(Saved entries)
-*-*-

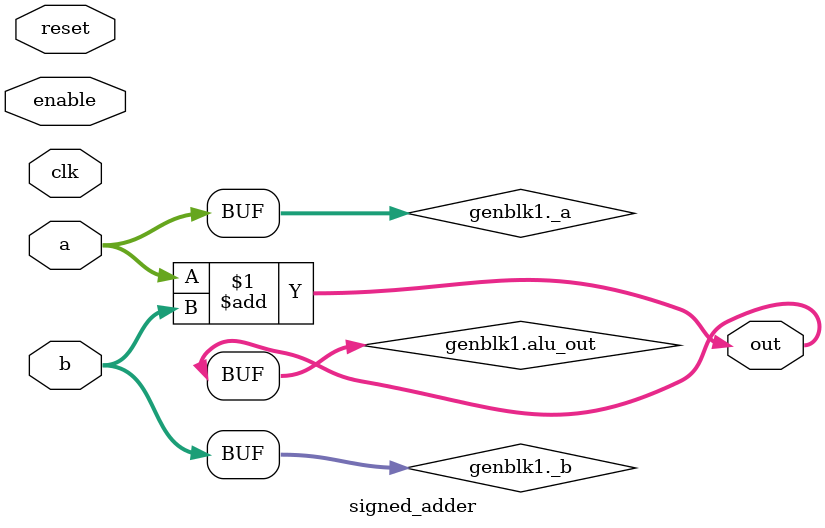
<source format=v>

`timescale 1ns/1ps
module signed_adder #(
    parameter integer  DTYPE                        = "FXP",
    parameter          REGISTER_OUTPUT              = "FALSE",
    parameter integer  IN1_WIDTH                    = 20,
    parameter integer  IN2_WIDTH                    = 32,
    parameter integer  OUT_WIDTH                    = 32
) (
    input  wire                                         clk,
    input  wire                                         reset,
    input  wire                                         enable,
    input  wire  [ IN1_WIDTH            -1 : 0 ]        a,
    input  wire  [ IN2_WIDTH            -1 : 0 ]        b,
    output wire  [ OUT_WIDTH            -1 : 0 ]        out
  );

  generate
	  
    if (DTYPE == "FXP") begin
      wire signed [ IN1_WIDTH-1:0] _a;
      wire signed [ IN2_WIDTH-1:0] _b;
      wire signed [ OUT_WIDTH-1:0] alu_out;
      assign _a = a;
      assign _b = b;
      assign alu_out = _a + _b;
	    
      if (REGISTER_OUTPUT == "TRUE") begin
        reg [OUT_WIDTH-1:0] _alu_out;
        always @(posedge clk)
        begin
          if (reset)
              _alu_out <= 0;
          else begin
            if (enable)
              _alu_out <= alu_out;
          end
        end
        assign out = _alu_out;
        
      end else
        assign out = alu_out;
    end
    
    else if (DTYPE == "FP32") begin
      fp32_add add (
        .clk                            ( clk                            ),
        .a                              ( a                              ),
        .b                              ( b                              ),
        .result                         ( out                            )
        );
    end
    else if (DTYPE == "FP16") begin
      fp_mixed_add add (
        .clk                            ( clk                            ),
        .a                              ( a                              ),
        .b                              ( b                              ),
        .result                         ( out                            )
        );
    end
  endgenerate

endmodule

</source>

-*-*-

### What to work on
Please give the number of lines in the data above that contain the word "parameter", with nothing else.

### Written solution
5